» Stated task A:
According to the chip multiprocessor passage, on which core are the serial phases of programs executed in the asymmetric design?
» Stated task B:
Arrange lines of the records as a JSON list of strings, one string per line with blank lines omitted. Begin at the first line of the records and stop after the line containing "Stockholm: 8:41 -> 5:41".

» Selected passage:
□ □ □ □

The above results imply that maximum performance for symmetric multiprocessors is achieved when the execution time of the parallel and serial phases are equal. The maximum performance as a function of total SCMP power is thus:

$$\operatorname{Perf}_{\operatorname{SCMP,max}}(P) = \operatorname{Perf}\left(a_{opt}(P)\right) \frac{1}{2(1-\lambda)}.$$
 (7)

# C. Asymmetric Cluster Chip Multi-Processors (ACCMP)

We focus on a special case of ACCMP that contains one large core of area  $\beta a$  and n-l small cores of area a, where  $\beta > 1$ . We assume that the serial phases of programs are executed on the large core, whereas the parallel phases are executed on all n available (large and small) cores. The performance of the ACCMP is thus:

$$\operatorname{Perf}_{ACCMP} = \operatorname{Perf}\left(\beta a\right) \frac{1}{\lambda \left(1 + \frac{n-1}{\sqrt{\beta}}\right)^{-1} + \left(1 - \lambda\right)}.$$
(8)

□ □ □ □

» Data provided:

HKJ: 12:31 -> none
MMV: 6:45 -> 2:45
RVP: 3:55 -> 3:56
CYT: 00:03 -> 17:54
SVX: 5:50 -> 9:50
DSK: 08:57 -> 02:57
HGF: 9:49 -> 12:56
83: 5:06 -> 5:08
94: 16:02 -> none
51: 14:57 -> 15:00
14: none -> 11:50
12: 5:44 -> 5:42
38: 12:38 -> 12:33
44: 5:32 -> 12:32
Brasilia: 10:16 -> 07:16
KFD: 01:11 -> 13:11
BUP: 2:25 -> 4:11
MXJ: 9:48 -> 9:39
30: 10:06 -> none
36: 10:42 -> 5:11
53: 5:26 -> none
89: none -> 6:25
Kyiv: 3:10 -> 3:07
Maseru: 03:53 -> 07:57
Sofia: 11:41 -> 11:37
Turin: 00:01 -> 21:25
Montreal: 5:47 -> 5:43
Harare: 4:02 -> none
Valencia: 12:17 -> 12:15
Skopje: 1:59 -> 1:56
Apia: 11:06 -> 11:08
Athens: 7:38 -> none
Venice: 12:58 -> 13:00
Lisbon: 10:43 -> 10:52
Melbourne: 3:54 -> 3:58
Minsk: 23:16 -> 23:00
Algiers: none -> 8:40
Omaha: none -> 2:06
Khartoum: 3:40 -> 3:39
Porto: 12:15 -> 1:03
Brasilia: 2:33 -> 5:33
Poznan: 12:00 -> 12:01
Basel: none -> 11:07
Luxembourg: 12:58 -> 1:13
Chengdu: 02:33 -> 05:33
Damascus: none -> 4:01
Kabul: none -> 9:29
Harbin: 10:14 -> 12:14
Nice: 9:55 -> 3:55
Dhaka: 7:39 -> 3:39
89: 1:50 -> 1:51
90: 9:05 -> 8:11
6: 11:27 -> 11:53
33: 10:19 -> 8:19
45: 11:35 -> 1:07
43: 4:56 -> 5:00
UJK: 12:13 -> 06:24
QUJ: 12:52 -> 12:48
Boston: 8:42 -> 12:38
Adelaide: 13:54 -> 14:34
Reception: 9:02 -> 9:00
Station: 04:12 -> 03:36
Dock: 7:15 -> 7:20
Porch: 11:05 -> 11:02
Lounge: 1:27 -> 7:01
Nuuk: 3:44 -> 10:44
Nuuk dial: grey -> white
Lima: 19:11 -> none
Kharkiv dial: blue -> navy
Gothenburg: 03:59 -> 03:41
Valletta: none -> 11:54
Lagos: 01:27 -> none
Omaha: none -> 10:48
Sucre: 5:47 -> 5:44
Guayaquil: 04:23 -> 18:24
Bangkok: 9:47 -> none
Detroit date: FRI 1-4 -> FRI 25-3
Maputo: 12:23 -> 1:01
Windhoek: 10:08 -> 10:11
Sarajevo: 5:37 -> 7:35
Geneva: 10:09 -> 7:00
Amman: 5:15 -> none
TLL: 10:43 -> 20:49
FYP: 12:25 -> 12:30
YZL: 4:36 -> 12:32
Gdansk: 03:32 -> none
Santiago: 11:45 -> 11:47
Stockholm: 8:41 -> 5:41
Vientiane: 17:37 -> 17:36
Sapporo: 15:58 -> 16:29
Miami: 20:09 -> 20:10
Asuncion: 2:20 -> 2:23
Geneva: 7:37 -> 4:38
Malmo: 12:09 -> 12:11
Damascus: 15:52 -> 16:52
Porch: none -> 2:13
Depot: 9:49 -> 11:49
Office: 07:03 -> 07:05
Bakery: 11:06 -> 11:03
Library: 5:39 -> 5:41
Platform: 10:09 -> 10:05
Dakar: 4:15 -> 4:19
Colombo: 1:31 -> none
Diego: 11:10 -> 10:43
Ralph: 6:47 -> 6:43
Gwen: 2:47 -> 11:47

□ □ □ □

» Full answer A:
On the large core.

» Full answer B:
[
  "HKJ: 12:31 -> none",
  "MMV: 6:45 -> 2:45",
  "RVP: 3:55 -> 3:56",
  "CYT: 00:03 -> 17:54",
  "SVX: 5:50 -> 9:50",
  "DSK: 08:57 -> 02:57",
  "HGF: 9:49 -> 12:56",
  "83: 5:06 -> 5:08",
  "94: 16:02 -> none",
  "51: 14:57 -> 15:00",
  "14: none -> 11:50",
  "12: 5:44 -> 5:42",
  "38: 12:38 -> 12:33",
  "44: 5:32 -> 12:32",
  "Brasilia: 10:16 -> 07:16",
  "KFD: 01:11 -> 13:11",
  "BUP: 2:25 -> 4:11",
  "MXJ: 9:48 -> 9:39",
  "30: 10:06 -> none",
  "36: 10:42 -> 5:11",
  "53: 5:26 -> none",
  "89: none -> 6:25",
  "Kyiv: 3:10 -> 3:07",
  "Maseru: 03:53 -> 07:57",
  "Sofia: 11:41 -> 11:37",
  "Turin: 00:01 -> 21:25",
  "Montreal: 5:47 -> 5:43",
  "Harare: 4:02 -> none",
  "Valencia: 12:17 -> 12:15",
  "Skopje: 1:59 -> 1:56",
  "Apia: 11:06 -> 11:08",
  "Athens: 7:38 -> none",
  "Venice: 12:58 -> 13:00",
  "Lisbon: 10:43 -> 10:52",
  "Melbourne: 3:54 -> 3:58",
  "Minsk: 23:16 -> 23:00",
  "Algiers: none -> 8:40",
  "Omaha: none -> 2:06",
  "Khartoum: 3:40 -> 3:39",
  "Porto: 12:15 -> 1:03",
  "Brasilia: 2:33 -> 5:33",
  "Poznan: 12:00 -> 12:01",
  "Basel: none -> 11:07",
  "Luxembourg: 12:58 -> 1:13",
  "Chengdu: 02:33 -> 05:33",
  "Damascus: none -> 4:01",
  "Kabul: none -> 9:29",
  "Harbin: 10:14 -> 12:14",
  "Nice: 9:55 -> 3:55",
  "Dhaka: 7:39 -> 3:39",
  "89: 1:50 -> 1:51",
  "90: 9:05 -> 8:11",
  "6: 11:27 -> 11:53",
  "33: 10:19 -> 8:19",
  "45: 11:35 -> 1:07",
  "43: 4:56 -> 5:00",
  "UJK: 12:13 -> 06:24",
  "QUJ: 12:52 -> 12:48",
  "Boston: 8:42 -> 12:38",
  "Adelaide: 13:54 -> 14:34",
  "Reception: 9:02 -> 9:00",
  "Station: 04:12 -> 03:36",
  "Dock: 7:15 -> 7:20",
  "Porch: 11:05 -> 11:02",
  "Lounge: 1:27 -> 7:01",
  "Nuuk: 3:44 -> 10:44",
  "Nuuk dial: grey -> white",
  "Lima: 19:11 -> none",
  "Kharkiv dial: blue -> navy",
  "Gothenburg: 03:59 -> 03:41",
  "Valletta: none -> 11:54",
  "Lagos: 01:27 -> none",
  "Omaha: none -> 10:48",
  "Sucre: 5:47 -> 5:44",
  "Guayaquil: 04:23 -> 18:24",
  "Bangkok: 9:47 -> none",
  "Detroit date: FRI 1-4 -> FRI 25-3",
  "Maputo: 12:23 -> 1:01",
  "Windhoek: 10:08 -> 10:11",
  "Sarajevo: 5:37 -> 7:35",
  "Geneva: 10:09 -> 7:00",
  "Amman: 5:15 -> none",
  "TLL: 10:43 -> 20:49",
  "FYP: 12:25 -> 12:30",
  "YZL: 4:36 -> 12:32",
  "Gdansk: 03:32 -> none",
  "Santiago: 11:45 -> 11:47",
  "Stockholm: 8:41 -> 5:41"
]